Human pose images with coordinates —
= Beginning of Section =
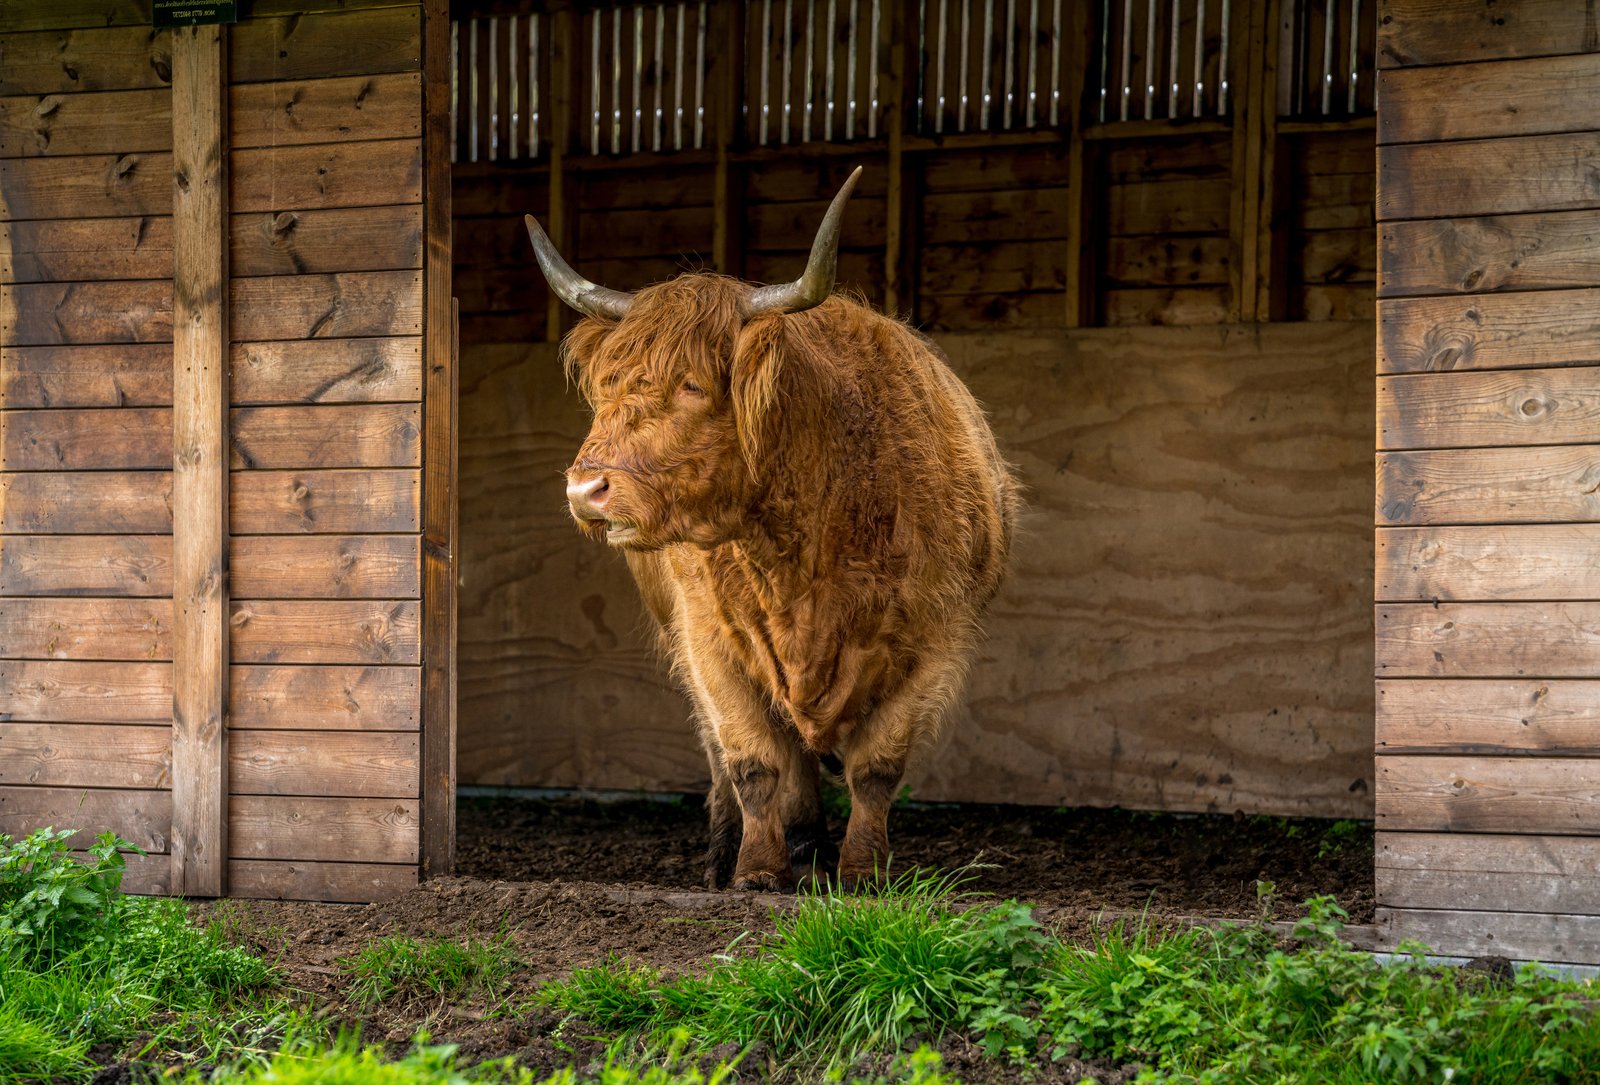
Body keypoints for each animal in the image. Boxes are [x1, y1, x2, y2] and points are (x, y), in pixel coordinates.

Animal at [525, 169, 1020, 891]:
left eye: (693, 384)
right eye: (609, 384)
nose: (585, 490)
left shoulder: (935, 639)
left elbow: (877, 767)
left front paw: (863, 871)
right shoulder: (708, 641)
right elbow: (752, 760)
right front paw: (756, 870)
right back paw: (737, 849)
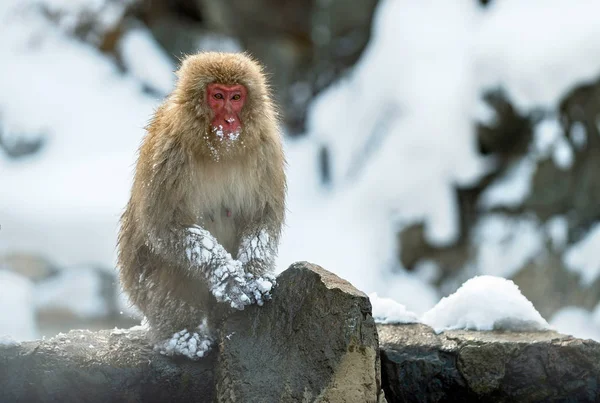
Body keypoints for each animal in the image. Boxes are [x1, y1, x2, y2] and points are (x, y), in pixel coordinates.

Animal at [118, 52, 288, 360]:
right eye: (217, 96)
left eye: (236, 97)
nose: (230, 120)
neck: (220, 150)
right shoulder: (168, 153)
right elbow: (166, 226)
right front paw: (229, 279)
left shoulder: (266, 148)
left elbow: (262, 216)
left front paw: (255, 275)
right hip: (139, 286)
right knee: (167, 264)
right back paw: (179, 338)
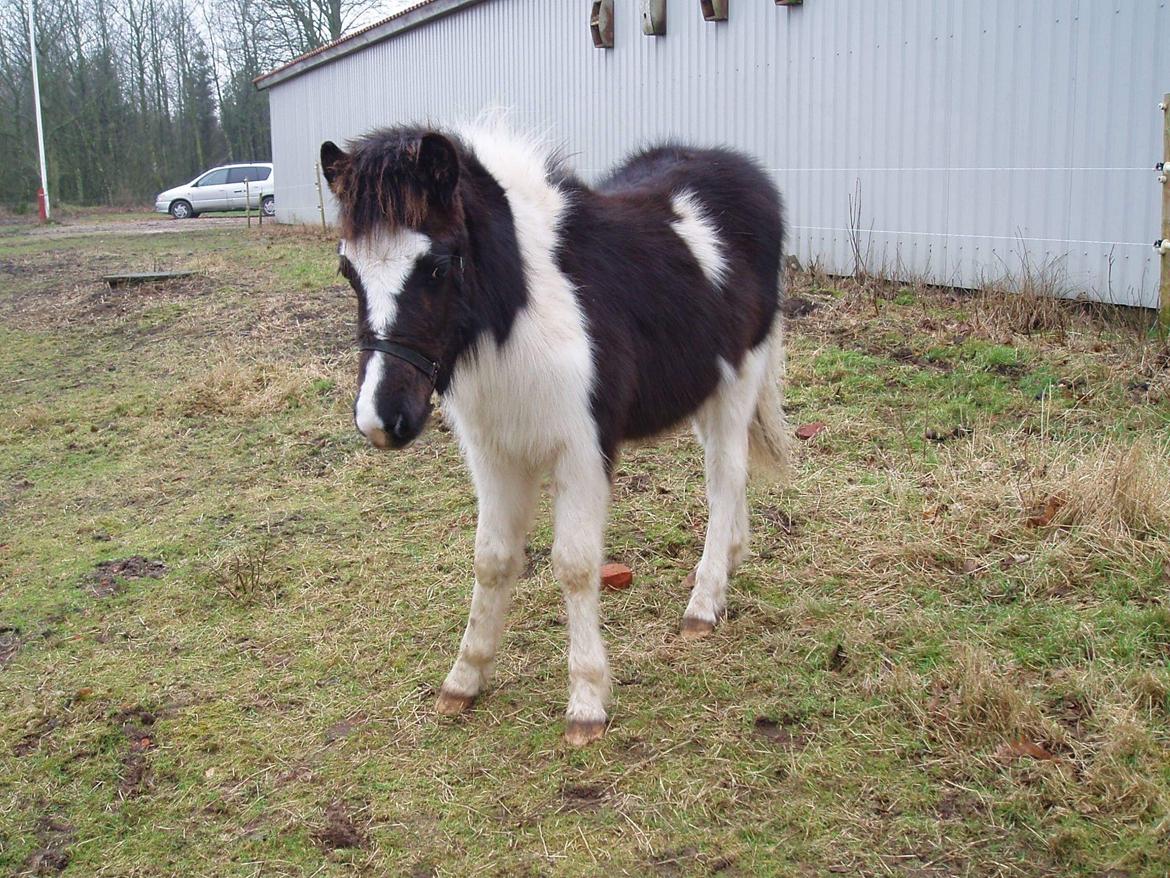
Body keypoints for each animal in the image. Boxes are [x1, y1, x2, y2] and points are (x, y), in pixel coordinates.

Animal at [325, 122, 790, 744]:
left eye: (439, 265)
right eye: (347, 271)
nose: (382, 419)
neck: (526, 313)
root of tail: (745, 175)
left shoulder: (583, 451)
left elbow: (573, 565)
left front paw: (587, 701)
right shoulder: (494, 454)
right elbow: (492, 559)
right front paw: (464, 681)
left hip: (740, 380)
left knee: (725, 479)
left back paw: (703, 603)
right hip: (704, 387)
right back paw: (725, 570)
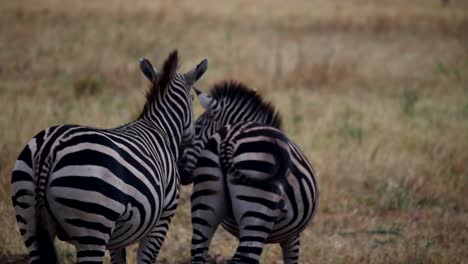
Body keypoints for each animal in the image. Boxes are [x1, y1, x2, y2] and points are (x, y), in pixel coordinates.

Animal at [11, 50, 207, 262]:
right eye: (193, 100)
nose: (192, 136)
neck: (160, 128)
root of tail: (49, 147)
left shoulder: (117, 237)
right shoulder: (163, 217)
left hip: (27, 216)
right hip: (92, 223)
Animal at [179, 81, 318, 262]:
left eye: (197, 127)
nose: (179, 170)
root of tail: (229, 140)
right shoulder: (293, 236)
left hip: (206, 203)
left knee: (198, 253)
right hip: (257, 213)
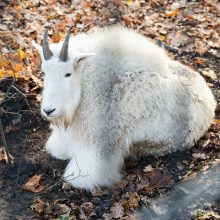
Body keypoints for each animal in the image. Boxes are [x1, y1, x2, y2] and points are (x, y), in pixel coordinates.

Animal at [32, 26, 217, 189]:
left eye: (68, 73)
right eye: (44, 72)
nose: (48, 110)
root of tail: (211, 100)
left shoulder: (100, 148)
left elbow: (77, 177)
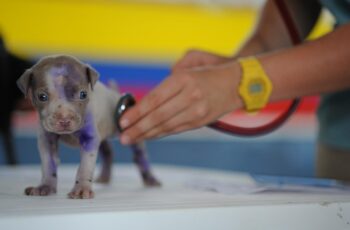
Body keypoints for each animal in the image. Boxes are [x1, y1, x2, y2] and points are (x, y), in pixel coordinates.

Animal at [17, 54, 161, 199]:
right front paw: (45, 187)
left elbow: (85, 166)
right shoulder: (46, 139)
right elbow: (48, 164)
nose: (64, 119)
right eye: (42, 97)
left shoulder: (90, 139)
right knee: (108, 152)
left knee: (139, 155)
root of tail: (114, 93)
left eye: (83, 94)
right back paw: (105, 177)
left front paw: (81, 189)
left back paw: (150, 179)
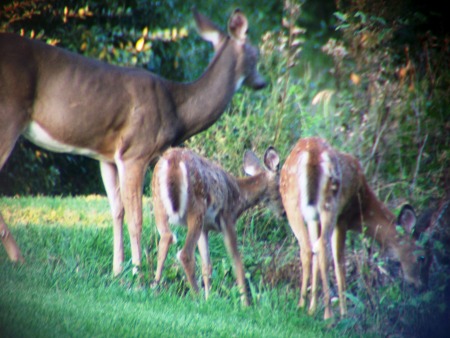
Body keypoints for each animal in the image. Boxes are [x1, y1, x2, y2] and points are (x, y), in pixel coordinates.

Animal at [0, 8, 268, 278]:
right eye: (256, 53)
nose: (262, 82)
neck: (177, 108)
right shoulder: (136, 152)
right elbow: (136, 217)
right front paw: (137, 273)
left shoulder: (107, 156)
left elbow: (117, 211)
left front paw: (117, 271)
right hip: (9, 114)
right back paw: (19, 259)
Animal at [151, 147, 284, 304]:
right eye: (281, 187)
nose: (284, 213)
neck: (240, 196)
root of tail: (173, 162)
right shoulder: (227, 220)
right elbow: (237, 263)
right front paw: (245, 303)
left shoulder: (205, 228)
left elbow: (207, 266)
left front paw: (209, 298)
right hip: (196, 207)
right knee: (185, 254)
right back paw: (196, 296)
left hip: (158, 202)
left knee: (166, 238)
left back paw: (154, 288)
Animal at [280, 137, 430, 320]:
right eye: (422, 257)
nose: (422, 286)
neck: (361, 209)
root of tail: (312, 155)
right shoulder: (343, 217)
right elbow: (340, 265)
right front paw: (343, 313)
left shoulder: (318, 219)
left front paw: (312, 308)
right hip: (320, 204)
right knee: (319, 248)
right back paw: (326, 314)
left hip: (301, 204)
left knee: (309, 248)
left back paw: (306, 307)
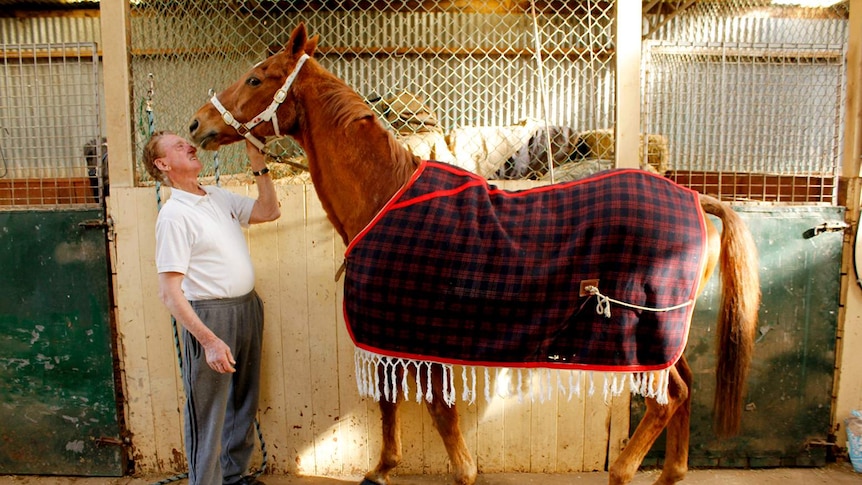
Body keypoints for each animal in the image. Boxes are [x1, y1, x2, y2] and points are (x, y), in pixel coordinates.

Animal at [191, 22, 764, 484]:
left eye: (257, 78)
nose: (197, 124)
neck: (385, 195)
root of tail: (694, 197)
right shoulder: (404, 333)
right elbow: (401, 403)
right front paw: (385, 469)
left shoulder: (410, 331)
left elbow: (427, 409)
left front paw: (446, 471)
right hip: (665, 335)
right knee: (685, 392)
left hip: (640, 334)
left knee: (669, 399)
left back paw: (622, 471)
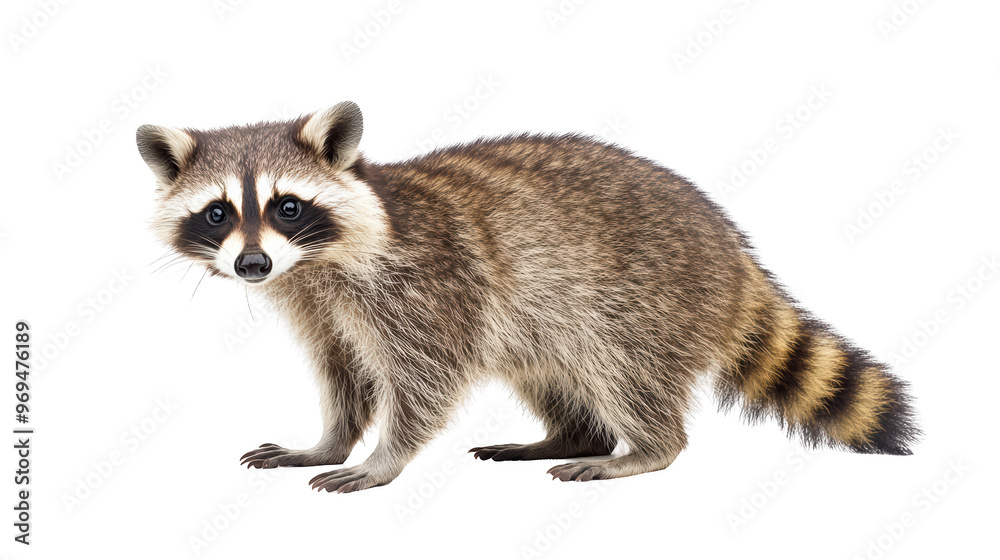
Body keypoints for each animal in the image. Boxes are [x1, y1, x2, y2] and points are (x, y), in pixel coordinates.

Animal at [137, 102, 918, 493]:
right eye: (218, 213)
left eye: (288, 206)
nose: (253, 264)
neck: (315, 263)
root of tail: (734, 250)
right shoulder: (318, 305)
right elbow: (343, 373)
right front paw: (328, 439)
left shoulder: (430, 283)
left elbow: (423, 381)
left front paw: (383, 457)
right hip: (551, 319)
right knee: (552, 369)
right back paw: (573, 433)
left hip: (646, 295)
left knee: (622, 367)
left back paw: (644, 448)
= End of Section =
Exercise description — Pull every line containing "nose" from the data.

Written answer —
nose: (585, 490)
nose: (230, 120)
nose: (382, 419)
nose: (192, 136)
nose: (179, 170)
nose: (48, 110)
nose: (64, 119)
nose: (262, 82)
nose: (284, 213)
nose: (422, 286)
nose: (197, 124)
nose: (253, 264)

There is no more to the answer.